In attempting to make the protonmail-bridge service accessible, I've tried a number of approaches.
I also run an NGinX server on that box, and I initially attempted to set that up as a mail proxy, only to discover the amount of work required is unreasonable (completely removing my existing NGinX service, working around issues with repos I've run into to download new binaries, getting proper flags to compile with the mail extension, etc.).
After concluding that approach was excessive, I started trying to reconfigure firewalld (it's a centos 7 box) to assign both loopback and my NIC to the same zone and do port forwarding; that consistently failed as well.
Out of curiosity, I explored setting up socat, and succeeded with the following command:
socat -d -d -lmlocal2 TCP4-LISTEN:25,bind=100.100.181.49,su=nobody,fork,range=100.100.181.0/24,reuseaddr TCP4:127.0.0.1:1025
Through that, I was able to telnet to my local NIC's address and reach the protonmail-bridge server. However, I dislike the idea of daemonizing a pair of permanent socat processes just to make this operable.

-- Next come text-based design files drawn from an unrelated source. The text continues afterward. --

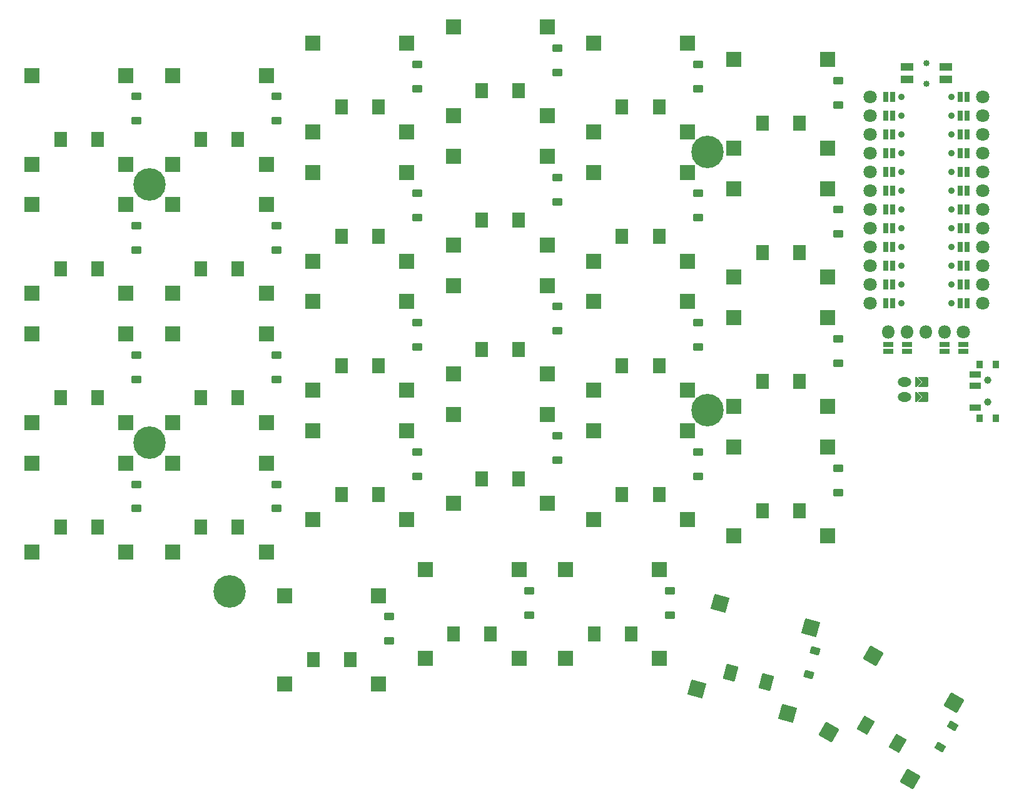
<source format=gbr>
%TF.GenerationSoftware,KiCad,Pcbnew,8.0.7*%
%TF.CreationDate,2025-02-11T23:53:50-03:00*%
%TF.ProjectId,souffle_wireless,736f7566-666c-4655-9f77-6972656c6573,0.1*%
%TF.SameCoordinates,Original*%
%TF.FileFunction,Soldermask,Top*%
%TF.FilePolarity,Negative*%
%FSLAX46Y46*%
G04 Gerber Fmt 4.6, Leading zero omitted, Abs format (unit mm)*
G04 Created by KiCad (PCBNEW 8.0.7) date 2025-02-11 23:53:50*
%MOMM*%
%LPD*%
G01*
G04 APERTURE LIST*
G04 Aperture macros list*
%AMRoundRect*
0 Rectangle with rounded corners*
0 $1 Rounding radius*
0 $2 $3 $4 $5 $6 $7 $8 $9 X,Y pos of 4 corners*
0 Add a 4 corners polygon primitive as box body*
4,1,4,$2,$3,$4,$5,$6,$7,$8,$9,$2,$3,0*
0 Add four circle primitives for the rounded corners*
1,1,$1+$1,$2,$3*
1,1,$1+$1,$4,$5*
1,1,$1+$1,$6,$7*
1,1,$1+$1,$8,$9*
0 Add four rect primitives between the rounded corners*
20,1,$1+$1,$2,$3,$4,$5,0*
20,1,$1+$1,$4,$5,$6,$7,0*
20,1,$1+$1,$6,$7,$8,$9,0*
20,1,$1+$1,$8,$9,$2,$3,0*%
%AMFreePoly0*
4,1,14,0.035355,0.435355,0.635355,-0.164645,0.650000,-0.200000,0.650000,-0.400000,0.635355,-0.435355,0.600000,-0.450000,-0.600000,-0.450000,-0.635355,-0.435355,-0.650000,-0.400000,-0.650000,-0.200000,-0.635355,-0.164645,-0.035355,0.435355,0.000000,0.450000,0.035355,0.435355,0.035355,0.435355,$1*%
%AMFreePoly1*
4,1,16,0.635355,0.285355,0.650000,0.250000,0.650000,-1.000000,0.635355,-1.035355,0.600000,-1.050000,0.564645,-1.035355,0.000000,-0.470710,-0.564645,-1.035355,-0.600000,-1.050000,-0.635355,-1.035355,-0.650000,-1.000000,-0.650000,0.250000,-0.635355,0.285355,-0.600000,0.300000,0.600000,0.300000,0.635355,0.285355,0.635355,0.285355,$1*%
G04 Aperture macros list end*
%ADD10C,4.400000*%
%ADD11RoundRect,0.050000X-0.775000X-1.000000X0.775000X-1.000000X0.775000X1.000000X-0.775000X1.000000X0*%
%ADD12RoundRect,0.050000X-1.000000X-1.000000X1.000000X-1.000000X1.000000X1.000000X-1.000000X1.000000X0*%
%ADD13RoundRect,0.050000X-1.007412X-0.765341X0.489773X-1.166511X1.007412X0.765341X-0.489773X1.166511X0*%
%ADD14RoundRect,0.050000X-1.224745X-0.707107X0.707107X-1.224745X1.224745X0.707107X-0.707107X1.224745X0*%
%ADD15RoundRect,0.050000X-1.171170X-0.478525X0.171170X-1.253525X1.171170X0.478525X-0.171170X1.253525X0*%
%ADD16RoundRect,0.050000X-1.366025X-0.366025X0.366025X-1.366025X1.366025X0.366025X-0.366025X1.366025X0*%
%ADD17RoundRect,0.050000X0.600000X-0.450000X0.600000X0.450000X-0.600000X0.450000X-0.600000X-0.450000X0*%
%ADD18RoundRect,0.050000X0.463087X-0.589958X0.696024X0.279375X-0.463087X0.589958X-0.696024X-0.279375X0*%
%ADD19RoundRect,0.050000X0.294615X-0.689711X0.744615X0.089711X-0.294615X0.689711X-0.744615X-0.089711X0*%
%ADD20C,1.800000*%
%ADD21C,0.900000*%
%ADD22RoundRect,0.050000X-0.300000X-0.600000X0.300000X-0.600000X0.300000X0.600000X-0.300000X0.600000X0*%
%ADD23RoundRect,0.050000X0.600000X-0.300000X0.600000X0.300000X-0.600000X0.300000X-0.600000X-0.300000X0*%
%ADD24O,1.800000X1.800000*%
%ADD25RoundRect,0.050000X0.400000X-0.500000X0.400000X0.500000X-0.400000X0.500000X-0.400000X-0.500000X0*%
%ADD26RoundRect,0.050000X0.750000X-0.350000X0.750000X0.350000X-0.750000X0.350000X-0.750000X-0.350000X0*%
%ADD27C,1.000000*%
%ADD28C,0.850000*%
%ADD29RoundRect,0.050000X0.775000X0.500000X-0.775000X0.500000X-0.775000X-0.500000X0.775000X-0.500000X0*%
%ADD30O,1.850000X1.300000*%
%ADD31FreePoly0,270.000000*%
%ADD32FreePoly1,270.000000*%
G04 APERTURE END LIST*
D10*
%TO.C,MH1*%
X109500000Y-56250000D03*
%TD*%
%TO.C,MH2*%
X109500000Y-91250000D03*
%TD*%
%TO.C,MH3*%
X185068000Y-51823500D03*
%TD*%
%TO.C,MH4*%
X185068000Y-86823500D03*
%TD*%
%TO.C,MH5*%
X120357000Y-111365000D03*
%TD*%
D11*
%TO.C,S30*%
X97500000Y-102650000D03*
X102500000Y-102650000D03*
D12*
X93650000Y-94000000D03*
X93650000Y-106000000D03*
X106350000Y-94000000D03*
X106350000Y-106000000D03*
%TD*%
D11*
%TO.C,S31*%
X97500000Y-85150000D03*
X102500000Y-85150000D03*
D12*
X93650000Y-76500000D03*
X93650000Y-88500000D03*
X106350000Y-76500000D03*
X106350000Y-88500000D03*
%TD*%
D11*
%TO.C,S32*%
X97500000Y-67650000D03*
X102500000Y-67650000D03*
D12*
X93650000Y-59000000D03*
X93650000Y-71000000D03*
X106350000Y-59000000D03*
X106350000Y-71000000D03*
%TD*%
D11*
%TO.C,S33*%
X97500000Y-50150000D03*
X102500000Y-50150000D03*
D12*
X93650000Y-41500000D03*
X93650000Y-53500000D03*
X106350000Y-41500000D03*
X106350000Y-53500000D03*
%TD*%
D11*
%TO.C,S34*%
X116500000Y-102650000D03*
X121500000Y-102650000D03*
D12*
X112650000Y-94000000D03*
X112650000Y-106000000D03*
X125350000Y-94000000D03*
X125350000Y-106000000D03*
%TD*%
D11*
%TO.C,S35*%
X116500000Y-85150000D03*
X121500000Y-85150000D03*
D12*
X112650000Y-76500000D03*
X112650000Y-88500000D03*
X125350000Y-76500000D03*
X125350000Y-88500000D03*
%TD*%
D11*
%TO.C,S36*%
X116500000Y-67650000D03*
X121500000Y-67650000D03*
D12*
X112650000Y-59000000D03*
X112650000Y-71000000D03*
X125350000Y-59000000D03*
X125350000Y-71000000D03*
%TD*%
D11*
%TO.C,S37*%
X116500000Y-50150000D03*
X121500000Y-50150000D03*
D12*
X112650000Y-41500000D03*
X112650000Y-53500000D03*
X125350000Y-41500000D03*
X125350000Y-53500000D03*
%TD*%
D11*
%TO.C,S38*%
X135500000Y-98275000D03*
X140500000Y-98275000D03*
D12*
X131650000Y-89625000D03*
X131650000Y-101625000D03*
X144350000Y-89625000D03*
X144350000Y-101625000D03*
%TD*%
D11*
%TO.C,S39*%
X135500000Y-80775000D03*
X140500000Y-80775000D03*
D12*
X131650000Y-72125000D03*
X131650000Y-84125000D03*
X144350000Y-72125000D03*
X144350000Y-84125000D03*
%TD*%
D11*
%TO.C,S40*%
X135500000Y-63275000D03*
X140500000Y-63275000D03*
D12*
X131650000Y-54625000D03*
X131650000Y-66625000D03*
X144350000Y-54625000D03*
X144350000Y-66625000D03*
%TD*%
D11*
%TO.C,S41*%
X135500000Y-45775000D03*
X140500000Y-45775000D03*
D12*
X131650000Y-37125000D03*
X131650000Y-49125000D03*
X144350000Y-37125000D03*
X144350000Y-49125000D03*
%TD*%
D11*
%TO.C,S42*%
X154500000Y-96087500D03*
X159500000Y-96087500D03*
D12*
X150650000Y-87437500D03*
X150650000Y-99437500D03*
X163350000Y-87437500D03*
X163350000Y-99437500D03*
%TD*%
D11*
%TO.C,S43*%
X154500000Y-78587500D03*
X159500000Y-78587500D03*
D12*
X150650000Y-69937500D03*
X150650000Y-81937500D03*
X163350000Y-69937500D03*
X163350000Y-81937500D03*
%TD*%
D11*
%TO.C,S44*%
X154500000Y-61087500D03*
X159500000Y-61087500D03*
D12*
X150650000Y-52437500D03*
X150650000Y-64437500D03*
X163350000Y-52437500D03*
X163350000Y-64437500D03*
%TD*%
D11*
%TO.C,S45*%
X154500000Y-43587500D03*
X159500000Y-43587500D03*
D12*
X150650000Y-34937500D03*
X150650000Y-46937500D03*
X163350000Y-34937500D03*
X163350000Y-46937500D03*
%TD*%
D11*
%TO.C,S46*%
X173500000Y-98275000D03*
X178500000Y-98275000D03*
D12*
X169650000Y-89625000D03*
X169650000Y-101625000D03*
X182350000Y-89625000D03*
X182350000Y-101625000D03*
%TD*%
D11*
%TO.C,S47*%
X173500000Y-80775000D03*
X178500000Y-80775000D03*
D12*
X169650000Y-72125000D03*
X169650000Y-84125000D03*
X182350000Y-72125000D03*
X182350000Y-84125000D03*
%TD*%
D11*
%TO.C,S48*%
X173500000Y-63275000D03*
X178500000Y-63275000D03*
D12*
X169650000Y-54625000D03*
X169650000Y-66625000D03*
X182350000Y-54625000D03*
X182350000Y-66625000D03*
%TD*%
D11*
%TO.C,S49*%
X173500000Y-45775000D03*
X178500000Y-45775000D03*
D12*
X169650000Y-37125000D03*
X169650000Y-49125000D03*
X182350000Y-37125000D03*
X182350000Y-49125000D03*
%TD*%
D11*
%TO.C,S50*%
X192500000Y-100462500D03*
X197500000Y-100462500D03*
D12*
X188650000Y-91812500D03*
X188650000Y-103812500D03*
X201350000Y-91812500D03*
X201350000Y-103812500D03*
%TD*%
D11*
%TO.C,S51*%
X192500000Y-82962500D03*
X197500000Y-82962500D03*
D12*
X188650000Y-74312500D03*
X188650000Y-86312500D03*
X201350000Y-74312500D03*
X201350000Y-86312500D03*
%TD*%
D11*
%TO.C,S52*%
X192500000Y-65462500D03*
X197500000Y-65462500D03*
D12*
X188650000Y-56812500D03*
X188650000Y-68812500D03*
X201350000Y-56812500D03*
X201350000Y-68812500D03*
%TD*%
D11*
%TO.C,S53*%
X192500000Y-47962500D03*
X197500000Y-47962500D03*
D12*
X188650000Y-39312500D03*
X188650000Y-51312500D03*
X201350000Y-39312500D03*
X201350000Y-51312500D03*
%TD*%
D11*
%TO.C,S54*%
X131700000Y-120587500D03*
X136700000Y-120587500D03*
D12*
X127850000Y-111937500D03*
X127850000Y-123937500D03*
X140550000Y-111937500D03*
X140550000Y-123937500D03*
%TD*%
D11*
%TO.C,S55*%
X150700000Y-117087500D03*
X155700000Y-117087500D03*
D12*
X146850000Y-108437500D03*
X146850000Y-120437500D03*
X159550000Y-108437500D03*
X159550000Y-120437500D03*
%TD*%
D11*
%TO.C,S56*%
X169700000Y-117087500D03*
X174700000Y-117087500D03*
D12*
X165850000Y-108437500D03*
X165850000Y-120437500D03*
X178550000Y-108437500D03*
X178550000Y-120437500D03*
%TD*%
D13*
%TO.C,S57*%
X188228815Y-122366656D03*
X193058444Y-123660751D03*
D14*
X186748785Y-113014944D03*
X183642957Y-124606054D03*
X199016043Y-116301946D03*
X195910215Y-127893056D03*
%TD*%
D15*
%TO.C,S58*%
X206467036Y-129481167D03*
X210797164Y-131981167D03*
D16*
X207457839Y-120065048D03*
X201457839Y-130457352D03*
X218456361Y-126415048D03*
X212456361Y-136807352D03*
%TD*%
D17*
%TO.C,D30*%
X107750000Y-100150000D03*
X107750000Y-96850000D03*
%TD*%
%TO.C,D31*%
X107750000Y-82650000D03*
X107750000Y-79350000D03*
%TD*%
%TO.C,D32*%
X107750000Y-65150000D03*
X107750000Y-61850000D03*
%TD*%
%TO.C,D33*%
X107750000Y-47650000D03*
X107750000Y-44350000D03*
%TD*%
%TO.C,D34*%
X126750000Y-100150000D03*
X126750000Y-96850000D03*
%TD*%
%TO.C,D35*%
X126750000Y-82650000D03*
X126750000Y-79350000D03*
%TD*%
%TO.C,D36*%
X126750000Y-65150000D03*
X126750000Y-61850000D03*
%TD*%
%TO.C,D37*%
X126750000Y-47650000D03*
X126750000Y-44350000D03*
%TD*%
%TO.C,D38*%
X145750000Y-95775000D03*
X145750000Y-92475000D03*
%TD*%
%TO.C,D39*%
X145750000Y-78275000D03*
X145750000Y-74975000D03*
%TD*%
%TO.C,D40*%
X145750000Y-60775000D03*
X145750000Y-57475000D03*
%TD*%
%TO.C,D41*%
X145750000Y-43275000D03*
X145750000Y-39975000D03*
%TD*%
%TO.C,D42*%
X164750000Y-93587500D03*
X164750000Y-90287500D03*
%TD*%
%TO.C,D43*%
X164750000Y-76087500D03*
X164750000Y-72787500D03*
%TD*%
%TO.C,D44*%
X164750000Y-58587500D03*
X164750000Y-55287500D03*
%TD*%
%TO.C,D45*%
X164750000Y-41087500D03*
X164750000Y-37787500D03*
%TD*%
%TO.C,D46*%
X183750000Y-95775000D03*
X183750000Y-92475000D03*
%TD*%
%TO.C,D47*%
X183750000Y-78275000D03*
X183750000Y-74975000D03*
%TD*%
%TO.C,D48*%
X183750000Y-60775000D03*
X183750000Y-57475000D03*
%TD*%
%TO.C,D49*%
X183750000Y-43275000D03*
X183750000Y-39975000D03*
%TD*%
%TO.C,D50*%
X202750000Y-97962500D03*
X202750000Y-94662500D03*
%TD*%
%TO.C,D51*%
X202750000Y-80462500D03*
X202750000Y-77162500D03*
%TD*%
%TO.C,D52*%
X202750000Y-62962500D03*
X202750000Y-59662500D03*
%TD*%
%TO.C,D53*%
X202750000Y-45462500D03*
X202750000Y-42162500D03*
%TD*%
%TO.C,D54*%
X141950000Y-118087500D03*
X141950000Y-114787500D03*
%TD*%
%TO.C,D55*%
X160950000Y-114587500D03*
X160950000Y-111287500D03*
%TD*%
%TO.C,D56*%
X179950000Y-114587500D03*
X179950000Y-111287500D03*
%TD*%
D18*
%TO.C,D57*%
X198776549Y-122604678D03*
X199630651Y-119417122D03*
%TD*%
D19*
%TO.C,D58*%
X216593800Y-132441042D03*
X218243800Y-129583158D03*
%TD*%
D20*
%TO.C,MCU1*%
X207084000Y-44420000D03*
X222324000Y-44420000D03*
D21*
X211304000Y-44420000D03*
X218104000Y-44420000D03*
D22*
X209224000Y-44420000D03*
X210124000Y-44420000D03*
X219284000Y-44420000D03*
X220184000Y-44420000D03*
D20*
X207084000Y-46960000D03*
X222324000Y-46960000D03*
D21*
X211304000Y-46960000D03*
X218104000Y-46960000D03*
D22*
X209224000Y-46960000D03*
X210124000Y-46960000D03*
X219284000Y-46960000D03*
X220184000Y-46960000D03*
D20*
X207084000Y-49500000D03*
X222324000Y-49500000D03*
D21*
X211304000Y-49500000D03*
X218104000Y-49500000D03*
D22*
X209224000Y-49500000D03*
X210124000Y-49500000D03*
X219284000Y-49500000D03*
X220184000Y-49500000D03*
D20*
X207084000Y-52040000D03*
X222324000Y-52040000D03*
D21*
X211304000Y-52040000D03*
X218104000Y-52040000D03*
D22*
X209224000Y-52040000D03*
X210124000Y-52040000D03*
X219284000Y-52040000D03*
X220184000Y-52040000D03*
D20*
X207084000Y-54580000D03*
X222324000Y-54580000D03*
D21*
X211304000Y-54580000D03*
X218104000Y-54580000D03*
D22*
X209224000Y-54580000D03*
X210124000Y-54580000D03*
X219284000Y-54580000D03*
X220184000Y-54580000D03*
D20*
X207084000Y-57120000D03*
X222324000Y-57120000D03*
D21*
X211304000Y-57120000D03*
X218104000Y-57120000D03*
D22*
X209224000Y-57120000D03*
X210124000Y-57120000D03*
X219284000Y-57120000D03*
X220184000Y-57120000D03*
D20*
X207084000Y-59660000D03*
X222324000Y-59660000D03*
D21*
X211304000Y-59660000D03*
X218104000Y-59660000D03*
D22*
X209224000Y-59660000D03*
X210124000Y-59660000D03*
X219284000Y-59660000D03*
X220184000Y-59660000D03*
D20*
X207084000Y-62200000D03*
X222324000Y-62200000D03*
D21*
X211304000Y-62200000D03*
X218104000Y-62200000D03*
D22*
X209224000Y-62200000D03*
X210124000Y-62200000D03*
X219284000Y-62200000D03*
X220184000Y-62200000D03*
D20*
X207084000Y-64740000D03*
X222324000Y-64740000D03*
D21*
X211304000Y-64740000D03*
X218104000Y-64740000D03*
D22*
X209224000Y-64740000D03*
X210124000Y-64740000D03*
X219284000Y-64740000D03*
X220184000Y-64740000D03*
D20*
X207084000Y-67280000D03*
X222324000Y-67280000D03*
D21*
X211304000Y-67280000D03*
X218104000Y-67280000D03*
D22*
X209224000Y-67280000D03*
X210124000Y-67280000D03*
X219284000Y-67280000D03*
X220184000Y-67280000D03*
D20*
X207084000Y-69820000D03*
X222324000Y-69820000D03*
D21*
X211304000Y-69820000D03*
X218104000Y-69820000D03*
D22*
X209224000Y-69820000D03*
X210124000Y-69820000D03*
X219284000Y-69820000D03*
X220184000Y-69820000D03*
D20*
X207084000Y-72360000D03*
X222324000Y-72360000D03*
D21*
X211304000Y-72360000D03*
X218104000Y-72360000D03*
D22*
X209224000Y-72360000D03*
X210124000Y-72360000D03*
X219284000Y-72360000D03*
X220184000Y-72360000D03*
%TD*%
D23*
%TO.C,DISP1*%
X209567000Y-77950000D03*
X212107000Y-77950000D03*
X217187000Y-77950000D03*
X219727000Y-77950000D03*
X209567000Y-78850000D03*
X212107000Y-78850000D03*
X217187000Y-78850000D03*
X219727000Y-78850000D03*
D24*
X209567000Y-76200000D03*
X212107000Y-76200000D03*
X214647000Y-76200000D03*
X217187000Y-76200000D03*
D20*
X219727000Y-76200000D03*
%TD*%
D25*
%TO.C,PWR1*%
X224125000Y-80600000D03*
X221915000Y-80600000D03*
X221915000Y-87900000D03*
X224125000Y-87900000D03*
D26*
X221265000Y-86500000D03*
X221265000Y-83500000D03*
X221265000Y-82000000D03*
D27*
X223025000Y-82750000D03*
X223025000Y-85750000D03*
%TD*%
D28*
%TO.C,RST1*%
X214704000Y-39837500D03*
X214704000Y-42587500D03*
D29*
X217329000Y-40362500D03*
X217329000Y-42062500D03*
X212079000Y-40362500D03*
X212079000Y-42062500D03*
%TD*%
D30*
%TO.C,JST1*%
X211750000Y-85000000D03*
X211750000Y-83000000D03*
D31*
X213550000Y-85000000D03*
X213550000Y-83000000D03*
D32*
X214566000Y-85000000D03*
X214566000Y-83000000D03*
%TD*%
M02*

</source>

I found a suggestion on doing this with IPTables (in this answer ) and so I shut down firewalld and migrated to using iptables directly. However, having implemented an equivalent rule for my network, I continue to get connection refused when trying to reach the protonmail-bridge service via my internal NIC's address.
Is there any way to actually do this by configuring my centos box's built-in services and standard services like iptables or network manager, or do the OS and tools' internal limitations around considering loopback traffic martian mean I will inevitably have to set up some daemons and keep socat tunnels up permanently for both SMTP and IMAP traffic?